How Does The Hound Of The Baskervilles End In Sherlock Holmes?

2026-04-23 23:35:37 140

4 Answers

Carly
Carly
2026-04-24 21:49:30
Ever notice how Holmes stories often end with a quiet conversation? This one’s no different. After the hound’s defeated, Holmes sits Watson down and pieces together Stapleton’s scheme: the fake ‘curse,’ the hidden wife, even the ancestor portrait altered to resemble Stapleton himself. It’s meticulous, almost like watching a magician explain his tricks. The real kicker? Stapleton was a Baskerville heir all along, desperate for the estate. Doyle leaves just enough ambiguity—did the mire swallow him, or did he escape? Feels like a nod to those old folk tales where evil vanishes into the landscape.
Jason
Jason
2026-04-26 20:10:27
The climax of 'The Hound of the Baskervilles' is this beautifully tense showdown on the moors. Sherlock Holmes and Watson lure Stapleton, the villain, into revealing his monstrous hound—a beast he’s painted with phosphorous to look supernatural. It’s all smoke and mirrors, though; Holmes sees through the ruse. The hound attacks Stapleton instead, who flees into the Grimpen Mire and presumably drowns. The real satisfaction comes when Holmes debunks the family curse, proving it was just a cover for murder. Watson’s narration makes it feel like you’re right there, heart pounding, as the fog rolls in.

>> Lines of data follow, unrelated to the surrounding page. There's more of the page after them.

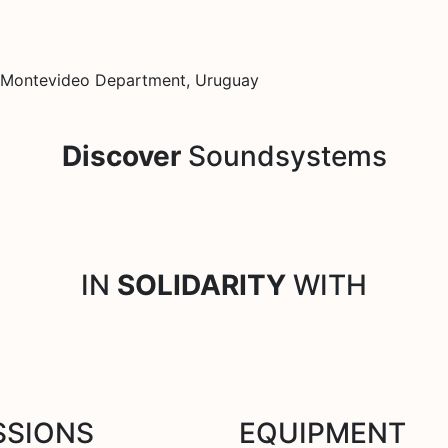
 Montevideo Department, Uruguay
Discover
Soundsystems
IN
SOLIDARITY
WITH
SSIONS
EQUIPMENT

What sticks with me is how Doyle plays with gothic tropes—the eerie setting, the ‘ghostly’ hound—only to dismantle them with logic. The resolution isn’t just about catching a killer; it’s Holmes restoring order to chaos. And that final image of the hound’s glowing jaws? Chills every time.
Isla
Isla
2026-04-27 01:48:52
Stapleton’s plan unravels spectacularly. He thinks he’s outsmarted everyone with his fake spectral hound, but Holmes turns the tables by using the legend against him. The scene where the hound turns on its master is straight out of a horror flick—Doyle knew how to write a visceral payoff. What I love is how Holmes lets Watson believe he’s left London, only to pop up at the perfect moment. Classic misdirection. The ending’s bittersweet, though; Henry Baskerville survives, but the trauma lingers. That last walk across the moors feels like the land itself is exhaling.
Quentin
Quentin
2026-04-28 07:09:02
Here’s the thing: the ending works because it’s both dramatic and oddly intimate. The hound chase is pure adrenaline—this snarling, glowing beast lunging out of the dark—but the aftermath is where Holmes shines. He reveals how he’s been secretly investigating for weeks, even hiding on the moors to observe Stapleton. Watson’s shock at being kept in the dark adds this layer of humor. And then there’s poor Beryl Stapleton, trapped in her husband’s plot, who finally gets justice. Doyle wraps it up with a nod to the restored peace at Baskerville Hall, but you can’t shake the feeling that the moors still hold secrets.